Aus Deans Richtung erklang ein gurgelndes Geräusch, und erst nach einem Moment erkannte ich, dass er lachte. Die Drohung war so typisch Michael – völlig respektlos, obwohl ich keinen Zweifel hegte, dass er sie wahr machen würde.

»Na gut«, stimmte ich zu. »Kein Schmollen. Aber auch kein Radio. Wir sollten uns unterhalten.«

Der Vorschlag schien die beiden auf den Vordersitzen ein wenig zu schockieren.

»Über den Fall«, stellte ich klar. »Wir sollten über den Fall reden. Was wissen wir über die Frau, die wir besuchen wollen?«

»Trina Simms«, sagte Dean. »Den Besuchereinträgen zufolge, die Agent Mullins mir gezeigt hat, hat sie meinen Vater in den letzten drei Jahren immer häufiger besucht.« Er knirschte mit den Zähnen. »Es gibt Grund zur Annahme, dass es zumindest von ihrer Seite aus romantische Gefühle gab.«

Ich fragte ihn nicht, welche Gründe das genau waren. Michael auch nicht.

»Ich bezweifle, dass sie ihn kannte, bevor er eingesperrt wurde«, fuhr Dean fort und tat so, als spiele es gar keine Rolle – denn wenn er das zuließ, dann würde es eine zu große Rolle spielen. »Sie ist über vierzig. Aller Wahrscheinlichkeit nach ist sie entweder davon überzeugt, dass er unschuldig ist, oder dass die Frauen, die er getötet hat, es verdient hatten zu sterben.«

Die eigentliche Frage war nicht, wie Trina Simms ihr Interesse an einem Mann, den die meisten Menschen für ein Monster hielten, rechtfertigte. Die eigentliche Frage war, ob sie selbst eine Mörderin war oder nicht. Wenn ja, waren die Morde dann als romantische Geste gemeint? Hatte sie geglaubt, dass Deans Dad stolz auf sie wäre? Dass es sie einander näherbringen würde?

Instinktiv wusste ich, dass Daniel Redding nichts an dieser Frau lag. Ihm lag überhaupt nichts an anderen Menschen. Punkt. Er war hart. Gefühlskalt. Das, was er für Dean empfand, kam seinem Gefühl von Liebe noch am nächsten, und auch das war eher narzisstisch. Dean war seiner Liebe würdig, weil Dean ihm gehörte.

»Wie sieht unser Plan aus?«, wollte Michael wissen. »Klopfen wir einfach an?«

Dean zuckte mit den Achseln. »Hast du eine bessere Idee?«

»Das hier ist deine Show«, sagte Michael. »Ich bin nur der Fahrer.«

»Es wäre am besten, wenn ich allein hineinginge«, fand Dean.
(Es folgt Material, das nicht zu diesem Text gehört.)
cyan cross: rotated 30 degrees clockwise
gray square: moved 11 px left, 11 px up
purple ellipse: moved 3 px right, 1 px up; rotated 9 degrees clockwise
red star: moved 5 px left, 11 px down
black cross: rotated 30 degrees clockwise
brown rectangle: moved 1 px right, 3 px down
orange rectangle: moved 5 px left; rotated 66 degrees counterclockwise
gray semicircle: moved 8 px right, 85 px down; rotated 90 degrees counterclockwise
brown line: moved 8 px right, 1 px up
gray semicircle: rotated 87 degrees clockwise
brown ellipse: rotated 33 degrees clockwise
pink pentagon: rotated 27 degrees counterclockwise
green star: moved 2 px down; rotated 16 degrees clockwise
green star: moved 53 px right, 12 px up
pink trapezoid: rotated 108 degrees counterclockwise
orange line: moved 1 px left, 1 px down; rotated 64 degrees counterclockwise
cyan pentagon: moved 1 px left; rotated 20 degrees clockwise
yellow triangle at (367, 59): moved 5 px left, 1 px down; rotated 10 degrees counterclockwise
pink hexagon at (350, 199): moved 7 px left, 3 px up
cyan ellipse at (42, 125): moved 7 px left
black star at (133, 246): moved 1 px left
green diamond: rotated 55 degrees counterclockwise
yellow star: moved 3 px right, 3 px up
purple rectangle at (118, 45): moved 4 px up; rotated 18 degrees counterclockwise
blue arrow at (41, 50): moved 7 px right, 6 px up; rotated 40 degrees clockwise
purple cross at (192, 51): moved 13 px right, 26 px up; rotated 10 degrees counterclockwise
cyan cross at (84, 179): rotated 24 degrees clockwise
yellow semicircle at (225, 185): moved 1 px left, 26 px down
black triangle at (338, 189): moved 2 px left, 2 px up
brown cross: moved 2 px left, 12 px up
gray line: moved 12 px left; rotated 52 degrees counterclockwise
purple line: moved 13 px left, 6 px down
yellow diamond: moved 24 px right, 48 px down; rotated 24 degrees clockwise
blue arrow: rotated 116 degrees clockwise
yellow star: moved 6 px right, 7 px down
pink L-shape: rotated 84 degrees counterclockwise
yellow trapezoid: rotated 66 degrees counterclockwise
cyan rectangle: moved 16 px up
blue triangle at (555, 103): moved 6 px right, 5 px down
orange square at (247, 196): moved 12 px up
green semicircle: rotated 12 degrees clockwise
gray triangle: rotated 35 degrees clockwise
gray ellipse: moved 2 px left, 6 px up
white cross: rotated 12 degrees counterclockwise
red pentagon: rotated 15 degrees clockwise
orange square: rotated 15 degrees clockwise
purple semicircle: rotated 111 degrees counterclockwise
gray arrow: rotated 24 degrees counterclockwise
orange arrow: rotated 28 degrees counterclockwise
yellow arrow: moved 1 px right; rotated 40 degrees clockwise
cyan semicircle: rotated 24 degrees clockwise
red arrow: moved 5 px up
Ich machte schon den Mund auf, um ihm zu sagen, dass er allein nirgendwohin gehen würde, doch Michael kam mir zuvor.

»Nichts da, Cowboy. Wir sind nicht umsonst ein Team. Außerdem würde Cassie versuchen, dir nachzugehen, und dann müsste ich ihr nach und so weiter und so fort …« Michael verstummte unheilvoll.

»Okay, okay«, kapitulierte Dean. »Wir gehen gemeinsam. Ich sage ihr, dass ihr meine Freunde seid.«

»Eine geschickte Tarnung«, bemerkte Michael. In diesem Moment fiel mir auf, dass Michael nicht meinetwegen zugestimmt hatte, Dean zu fahren. Und auch nicht wegen Lia. Trotz allem, was er mir über sie beide erzählt hatte, hatte er es für Dean getan.

»Ich übernehme das Reden«, verkündete Dean. »Wenn wir Glück haben, ist sie so auf mich fixiert, dass sie auf euch beide gar nicht achtet. Wenn ihr etwas aus ihr herauslesen könnt, gut. Wir gehen hinein, wir gehen hinaus. Mit etwas Glück sind wir wieder zu Hause, bevor jemand merkt, dass wir weg waren.«

Oberflächlich betrachtet klang der Plan ganz einfach, aber Glück war nicht das Adjektiv, das ich auch nur einer Person in diesem Wagen zugeordnet hätte. Der Gedanke ging mir durch den Kopf, als Michael an einem Schild vorbeifuhr.